Start at the line below containing "thumb ip: (264, 373)" and stop at the line containing "index dip: (308, 216)". Repeat every line of that stretch exactly, and nothing outside it.

→ Information:
=======

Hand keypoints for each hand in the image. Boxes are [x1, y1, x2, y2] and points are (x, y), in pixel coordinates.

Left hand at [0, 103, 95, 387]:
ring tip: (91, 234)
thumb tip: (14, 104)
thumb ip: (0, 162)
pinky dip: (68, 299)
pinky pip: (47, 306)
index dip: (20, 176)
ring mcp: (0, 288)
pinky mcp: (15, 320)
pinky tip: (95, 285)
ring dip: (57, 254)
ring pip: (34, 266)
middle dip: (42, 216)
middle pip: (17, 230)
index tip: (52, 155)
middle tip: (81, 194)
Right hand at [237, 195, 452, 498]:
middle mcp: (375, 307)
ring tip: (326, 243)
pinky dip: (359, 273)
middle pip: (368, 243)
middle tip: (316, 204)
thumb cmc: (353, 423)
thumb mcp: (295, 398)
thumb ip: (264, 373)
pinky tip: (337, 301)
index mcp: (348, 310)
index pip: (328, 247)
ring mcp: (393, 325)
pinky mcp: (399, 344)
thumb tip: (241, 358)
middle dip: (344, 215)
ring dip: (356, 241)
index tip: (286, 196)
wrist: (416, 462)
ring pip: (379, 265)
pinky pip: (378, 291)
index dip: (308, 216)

=======

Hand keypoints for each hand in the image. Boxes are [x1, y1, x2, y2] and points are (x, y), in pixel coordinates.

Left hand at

=======

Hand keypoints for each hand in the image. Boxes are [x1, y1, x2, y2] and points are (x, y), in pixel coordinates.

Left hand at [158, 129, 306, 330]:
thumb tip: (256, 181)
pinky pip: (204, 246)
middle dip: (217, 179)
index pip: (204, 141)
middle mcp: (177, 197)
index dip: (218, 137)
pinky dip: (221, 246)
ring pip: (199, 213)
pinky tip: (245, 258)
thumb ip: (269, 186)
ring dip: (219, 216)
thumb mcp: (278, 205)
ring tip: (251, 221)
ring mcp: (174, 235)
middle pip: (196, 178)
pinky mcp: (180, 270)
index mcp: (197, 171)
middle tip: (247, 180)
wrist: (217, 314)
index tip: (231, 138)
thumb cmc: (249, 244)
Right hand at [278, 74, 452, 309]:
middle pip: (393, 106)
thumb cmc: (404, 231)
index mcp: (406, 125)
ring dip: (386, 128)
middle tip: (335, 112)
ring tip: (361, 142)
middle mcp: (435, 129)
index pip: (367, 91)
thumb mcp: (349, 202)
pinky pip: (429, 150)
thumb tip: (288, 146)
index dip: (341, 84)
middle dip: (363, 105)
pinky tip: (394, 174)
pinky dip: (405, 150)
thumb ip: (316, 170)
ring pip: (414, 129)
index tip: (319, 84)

=======

→ Answer to the exercise:
thumb ip: (264, 373)
pinky tip: (337, 301)
index mcp: (348, 310)
index pip: (328, 247)
ring mcp: (393, 325)
pinky mcp: (399, 344)
thumb tip: (241, 358)
middle dip: (344, 215)
ring dip: (356, 241)
index tip: (286, 196)
wrist: (416, 462)
ring pip: (379, 265)
pinky pip: (378, 291)
index dip: (308, 216)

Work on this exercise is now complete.